Monday, July 19, 2010

Sometimes a lot more is communicated without words...

It is better to just listen. Sometimes words just get in the way. This simple fact is often forgotten, but was confirmed to me twice today, within minutes, and in two totally different circumstances.

The first was unspoken communication between guys in the presence of a pretty woman. I was in line at Portillo's in Park Ridge, directly across the Dempster Street from Lutheran General Hospital.

For readers outside Illinois, Portillo's is a Chicago institution that serves hot dogs, Italian beef sandwiches, and a plethora of other heart-attack inducing delicacies. Anyway, at most of their locations they have combined with Barnelli's, a sister restaurant that serves pasta, salads, wraps and healthier stuff. Needless to say, I've never tried their fare. The line to order at both places are next to each other. I was in line for Portillo's and when a woman and her boyfriend walked in and got into the other line. I don't remember what the guy looked like, but the woman was dressed like she was going to a club and was a real traffic-stopper. I looked at her and then noticed another guy who was seated and eating was looking at her. Hell, every guy in the place turned his head! Anyway, I made eye contact with the guy and we both smiled. No words were spoken, but I know we both were thinking the same thing: "Wow!"

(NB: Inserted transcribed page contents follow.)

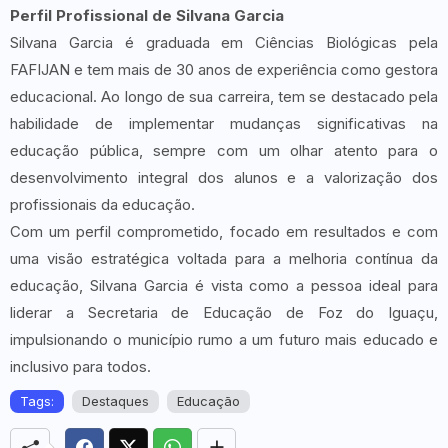
Perfil Profissional de Silvana Garcia
Silvana Garcia é graduada em Ciências Biológicas pela
FAFIJAN e tem mais de 30 anos de experiência como gestora
educacional. Ao longo de sua carreira, tem se destacado pela
habilidade de implementar mudanças significativas na
educação pública, sempre com um olhar atento para o
desenvolvimento integral dos alunos e a valorização dos
profissionais da educação.
Com um perfil comprometido, focado em resultados e com
uma visão estratégica voltada para a melhoria contínua da
educação, Silvana Garcia é vista como a pessoa ideal para
liderar a Secretaria de Educação de Foz do Iguaçu,
impulsionando o município rumo a um futuro mais educado e
inclusivo para todos.
Tags:
Destaques
Educação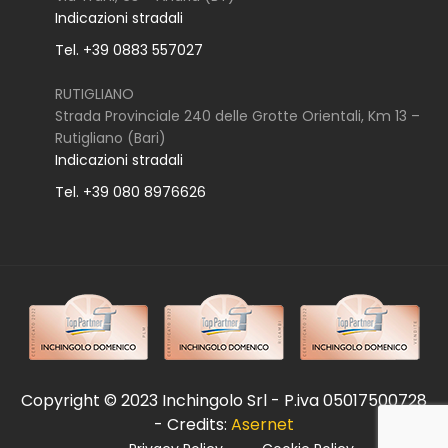
Indicazioni stradali
Tel. +39 0883 557027
RUTIGLIANO
Strada Provinciale 240 delle Grotte Orientali, Km 13 –
Rutigliano (Bari)
Indicazioni stradali
Tel. +39 080 8976626
Copyright © 2023 Inchingolo Srl - P.iva 05017500728
- Credits:
Asernet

Finally after a couple of minutes the line in front of me had disappeared and the guy who was eating looked at me again, probably wondering why I didn't step up to order. I looked at him again and this time opened my mouth, telling him that I didn't want to block his view by moving up. He laughed, I smiled and then finally ordered and got my food. I was amused by our unspoken (till that point) communication and probably would have forgotten it if I didn't encounter another stranger as I was leaving.

As I was walking towards my car with my leftover pop in my hand I noticed a woman in the parking lot wandering around. Thinking she couldn't remember where she parked I shouted to her, asking her if she was lost. Before looking at me she responded yes. Walking up to her, I asked her what type of car she had, and that's when we made eye contact. I could see that she was crying and instantly realized she wasn't upset about a car.

I just looked at her for a minute and didn't say a word or move. I asked if she "had someone at the hospital?" and she nodded yes. I didn't ask anything else. It didn't matter. I could see it on her face. I learned a long time ago covering homicides that often the family just wants someone to stand by them. I don't know if anyone close to her died, and if so I doubt they were murdered, but her pain was the same. I wasn't covering a story, I just felt like she needed someone to be by her side for a few minutes. I noticed she was wearing a bathing suit under her outfit and wondered to myself if something happened at a pool, or if her day of relaxing was cut-short by a family tragedy. The only other thing I asked was if she needed to call anyone or wanted a ride across Dempster Street and she politely said no. I noticed her nose was running and realized I didn't have tissues in my car, so I ran back into the restaurant and got her some napkins. She thanked me and we just stood there looking at each other. Without saying anything, she reached out and grabbed the pop out of my hand, took a sip and handed it back. We remained frozen just looking at each other. Then, what seemed like a long time but probably was only a few minutes, an old man pulled up in a van and she said she had to go. I gave her my card and told her if she needed anything to call me. She said her name was Kathy and said she would and apologized for being such a mess.

As I was driving away I said a little prayer for her. I wasn't upset or depressed. Instead I couldn't stop thinking about the fact that no one knows when wake up in the morning if they will have a good day or if it will be the worst day of their life. I also found it very interesting that I had unspoken communication with two different strangers, minutes apart, about two completely different things. Not sure what it all means, but I'll just remember it as another interesting day.